___ TEXT FOR ANALYSIS ___
Claimant further contends that he would not have settled the third party case had he known respondents would make a claim for credit against the settlement proceeds. Therefore, respondents knowingly waived any future credit by agreeing to the settlement and accepting $48,011.92. Respondents categorically deny any such waiver on their part. They assert that the record of the stipulated judgment specifically reflects their intention to claim a credit against the proceeds, for any future compensation liability.
Respondents contend that Section 31-293 does not require an employer to take credit for any future liability at the time a third party case is settled. To the contrary, the statute does not preclude the taking of a credit at a later time. The statute merely mentions the value of the employer’s claim which can be asserted at any time.
By specifically mentioning the value of the employer’s claim, the legislature intended, that, absent a specific apportionment by the Court pursuant to a verdict and judgment thereon, to grant the employer the right of reimbursement for past and future payments.
In support of their position respondents cite local custom and precedent as well as a recognized workers’ compensation authority, Professor Arthur Larson. His opinions are set forth in a treatise, a section of which deals with subrogation and lien rights of an employer against third party tort feasors whose negligence caused a compensable injury. Larson points out how difficult it is to determine the amount of an employer’s liability for future workers’ compensation payments at the time when third party litigation is terminated. Some states such as New York provide a specific mechanism for dealing with the problem of future benefits. For laws which lack such a mechanism, Larson states that the granting of a credit is the proper statutory interpretation, explaining as follows:
“If the statute does not take pains to deal explicitly with the problem of future benefits but merely credits the carrier for compensation paid, or compensation for which the carrier is liable, the correct holding is still that the excess of third party recovery over past compensation actually paid stands as a credit against future liability of the carrier.”, 2a Larson, Workmen’s Compensation Law, Sec. 74. 31(e) (1988).
___ SUPPLIED RECORDS ___
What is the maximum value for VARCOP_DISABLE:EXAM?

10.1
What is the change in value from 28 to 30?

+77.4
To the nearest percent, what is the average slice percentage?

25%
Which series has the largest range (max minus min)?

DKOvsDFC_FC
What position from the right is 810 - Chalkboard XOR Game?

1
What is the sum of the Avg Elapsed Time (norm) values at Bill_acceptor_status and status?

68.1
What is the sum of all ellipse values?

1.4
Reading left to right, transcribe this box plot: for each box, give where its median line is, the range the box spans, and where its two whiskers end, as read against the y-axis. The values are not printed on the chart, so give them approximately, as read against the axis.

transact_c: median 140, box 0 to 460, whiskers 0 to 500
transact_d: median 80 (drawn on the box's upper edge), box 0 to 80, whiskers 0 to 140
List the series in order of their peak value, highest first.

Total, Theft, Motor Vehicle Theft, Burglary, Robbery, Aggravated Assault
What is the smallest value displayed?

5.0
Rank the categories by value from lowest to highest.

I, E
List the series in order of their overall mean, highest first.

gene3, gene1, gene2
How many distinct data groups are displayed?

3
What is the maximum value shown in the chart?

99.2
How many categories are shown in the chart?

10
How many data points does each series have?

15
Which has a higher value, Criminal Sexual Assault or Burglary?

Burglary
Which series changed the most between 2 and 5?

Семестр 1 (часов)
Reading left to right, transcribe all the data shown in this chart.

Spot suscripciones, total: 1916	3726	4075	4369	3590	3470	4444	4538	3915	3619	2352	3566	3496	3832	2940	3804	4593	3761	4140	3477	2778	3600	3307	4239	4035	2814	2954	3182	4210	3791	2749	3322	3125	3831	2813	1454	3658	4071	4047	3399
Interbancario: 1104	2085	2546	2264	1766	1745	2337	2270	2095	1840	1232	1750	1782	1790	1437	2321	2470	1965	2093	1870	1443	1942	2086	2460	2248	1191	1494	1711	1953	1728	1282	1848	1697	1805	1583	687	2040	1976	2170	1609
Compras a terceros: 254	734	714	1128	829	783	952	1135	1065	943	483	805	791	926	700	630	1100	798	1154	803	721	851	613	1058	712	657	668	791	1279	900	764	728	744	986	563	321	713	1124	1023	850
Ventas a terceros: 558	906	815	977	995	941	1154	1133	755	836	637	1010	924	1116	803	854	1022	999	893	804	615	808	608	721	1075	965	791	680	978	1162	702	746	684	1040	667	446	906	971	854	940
___
> [WORK TASK 1]: Reproduce the passage on the employer's credit from "By specifically mentioning" up to and including "and future payments.".
> [WORK TASK 2]:
Answer these questions from the passage on the employer's credit.
(a) What amount did respondents accept when agreeing to the settlement?
(b) Which statute do respondents say does not require an employer to take credit for future liability when a third party case is settled?
(c) Which state is named as providing a specific mechanism for dealing with future benefits?

> [RESULT 1]:
By specifically mentioning the value of the employer’s claim, the legislature intended, that, absent a specific apportionment by the Court pursuant to a verdict and judgment thereon, to grant the employer the right of reimbursement for past and future payments.

> [RESULT 2]:
(a) $48,011.92
(b) Section 31-293
(c) New York